START Extracted records
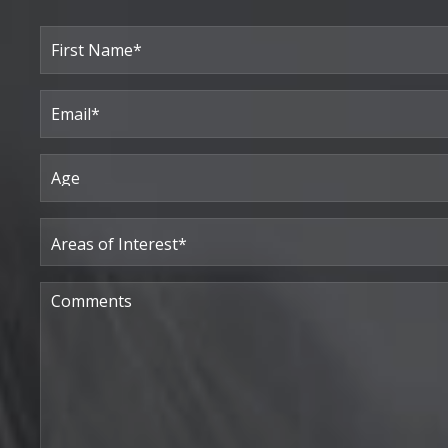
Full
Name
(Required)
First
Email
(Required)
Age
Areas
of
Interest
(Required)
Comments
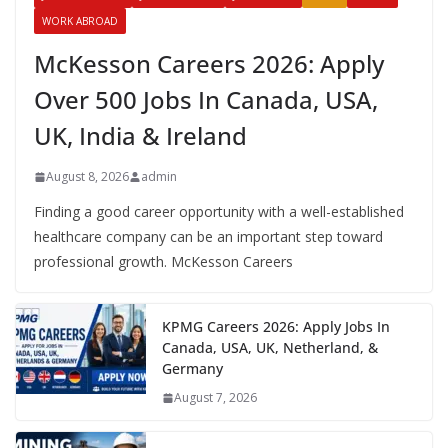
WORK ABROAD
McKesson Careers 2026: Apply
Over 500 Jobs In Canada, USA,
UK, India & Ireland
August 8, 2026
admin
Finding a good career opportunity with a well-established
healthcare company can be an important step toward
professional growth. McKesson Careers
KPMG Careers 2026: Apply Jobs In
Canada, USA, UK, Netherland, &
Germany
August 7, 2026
END Extracted records
START Extracted records
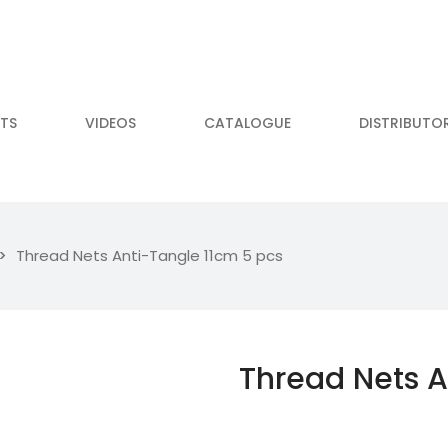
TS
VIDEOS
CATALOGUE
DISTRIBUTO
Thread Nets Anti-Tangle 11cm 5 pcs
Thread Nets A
END Extracted records
* [Task to complete]
Go through the listing above and list every line that has the word "Apply".

* [Response for this exercise]
McKesson Careers 2026: Apply
KPMG Careers 2026: Apply Jobs In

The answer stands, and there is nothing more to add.